Mr. Brett opens his examination of each poem by inquiring into some “historical” point that he regards as of crucial interpretative importance.  The background of Lycidas, he says, is Milton’s struggle between humanism and Puritanism, the trend of which can be seen in the changes of style from Comus to Samson Agonistes; Pope accepted Bolingbroke’s quizzical view of the human intellect but clung to a concept of Nature as harmony, guide, and pattern; Coleridge wrote The Ancient Mariner according to critical and poetic principles later to be published in Biographia Literaria; Eliot’s Four Quartets mark the end of a movement from the myth of modern psychology in The Waste Land to a poetic form analogous to music.  These explorations, however, when brought into relation with the poems, produce curious conclusions.  Lycidas, we are told, is a poem “concerned . . . with the battle between the reason and the senses; between humanism and Puritanism; between the Renaissance and the Reformation conceptions of poetry.”  The Essay on Man shows that although Pope’s attempt to marry an empiricist theory of knowledge to a rationalist ethics may damage the logical congruence of the poem, it “does not destroy altogether the grandeurs of the poet’s vision.”  The Ancient Mariner simply discloses “a pattern of what might be called orthodox religious experience.”  The Four Quartets embody the view of “the poem as logos” and bring the argument to a close on the triumphant recognition that the poetic logos is “thought incarnate”.

For each poem there seems to be a serious gap between the “historical” exposition and the interpretation of the poem: the effect is to destroy, rather than to intensify, our sense of the distinctive thing each poem is, or makes, or says.  A sympathetic reader will notice how Mr.
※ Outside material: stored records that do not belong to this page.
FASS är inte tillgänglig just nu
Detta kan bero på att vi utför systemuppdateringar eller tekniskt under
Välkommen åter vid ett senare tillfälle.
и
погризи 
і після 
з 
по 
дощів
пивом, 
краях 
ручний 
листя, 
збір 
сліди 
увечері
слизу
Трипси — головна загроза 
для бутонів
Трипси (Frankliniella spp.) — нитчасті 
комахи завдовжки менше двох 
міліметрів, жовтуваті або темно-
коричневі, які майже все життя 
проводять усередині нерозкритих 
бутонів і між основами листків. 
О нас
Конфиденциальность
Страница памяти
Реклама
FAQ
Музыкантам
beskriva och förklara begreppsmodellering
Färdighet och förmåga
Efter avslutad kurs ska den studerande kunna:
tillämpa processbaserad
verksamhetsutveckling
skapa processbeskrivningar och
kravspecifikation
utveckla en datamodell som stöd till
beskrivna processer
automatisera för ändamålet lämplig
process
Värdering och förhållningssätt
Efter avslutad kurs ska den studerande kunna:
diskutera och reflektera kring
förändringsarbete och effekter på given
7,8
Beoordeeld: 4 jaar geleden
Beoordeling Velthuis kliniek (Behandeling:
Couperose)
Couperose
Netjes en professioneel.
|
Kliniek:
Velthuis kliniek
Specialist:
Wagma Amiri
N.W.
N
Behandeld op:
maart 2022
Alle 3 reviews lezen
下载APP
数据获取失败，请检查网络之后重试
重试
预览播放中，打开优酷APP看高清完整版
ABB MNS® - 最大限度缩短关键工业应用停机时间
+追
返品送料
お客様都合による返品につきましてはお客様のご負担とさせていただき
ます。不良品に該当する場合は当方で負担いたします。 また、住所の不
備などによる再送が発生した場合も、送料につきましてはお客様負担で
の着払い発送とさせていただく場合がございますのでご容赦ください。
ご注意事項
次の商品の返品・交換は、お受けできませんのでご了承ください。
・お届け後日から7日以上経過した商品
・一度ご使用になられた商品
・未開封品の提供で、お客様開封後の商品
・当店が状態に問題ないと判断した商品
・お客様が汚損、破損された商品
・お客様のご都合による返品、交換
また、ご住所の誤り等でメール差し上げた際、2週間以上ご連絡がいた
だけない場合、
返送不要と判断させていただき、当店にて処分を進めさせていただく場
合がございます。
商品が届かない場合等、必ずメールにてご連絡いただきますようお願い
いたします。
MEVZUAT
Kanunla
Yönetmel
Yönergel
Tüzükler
Brett demonstrates that patterns of persistent thinking and belief tend to assert themselves in the poems, though it is difficult to see why one should have expected otherwise.  Detailed and documentary objection could easily be raised against the claim that Coleridge had in 1797-8 already formulated the distinction between Imagination and Fancy.  But the most serious lack in the book is the failure to recognise – or in some way to delineate – a qualitative difference between discursive and poetic structures and relations.  Mr. Brett seems to assume that “thought” or “discursive thinking” is recognisable by content – an extra-poetical starting point that actually leads away from an inquiry into the possible structures of “thought” and “thinking”.  Again, we might not hesitate to agree that “The work of art is . . . like real life, but . . . it is real life raised to a higher pitch, organized and shaped by the imagination into a pattern that will stimulate and provoke the understanding.”  But when Mr. Brett, two sentences later, speaks of Coleridge using “the great characteristic device of symbol” there is a sense of desolating inadequacy.

Mr. Brett has some interesting things to say about the development of Milton’s style, and about the origins of Pope’s Essay on Man; and in none of the four poems does he fail to show that “the figured language of poetry mirrors its author’s philosophy.”  But we still need to see how and why in any particular poetic context the generality of “philosophy” can assume the vivid particularity of vision, and how the utterance of a belief profoundly held can make for itself a structure which is not discursive but poetic.  Also we are still in search of the poems.  Perhaps Mr. Brett, instead of allowing the theory to illuminate the poems, has used the poems as generalized evidence to “prove” a theory; and perhaps the theory is either an axiom or else turns upon some distinctions more intricate and radical than this book has managed to unfold.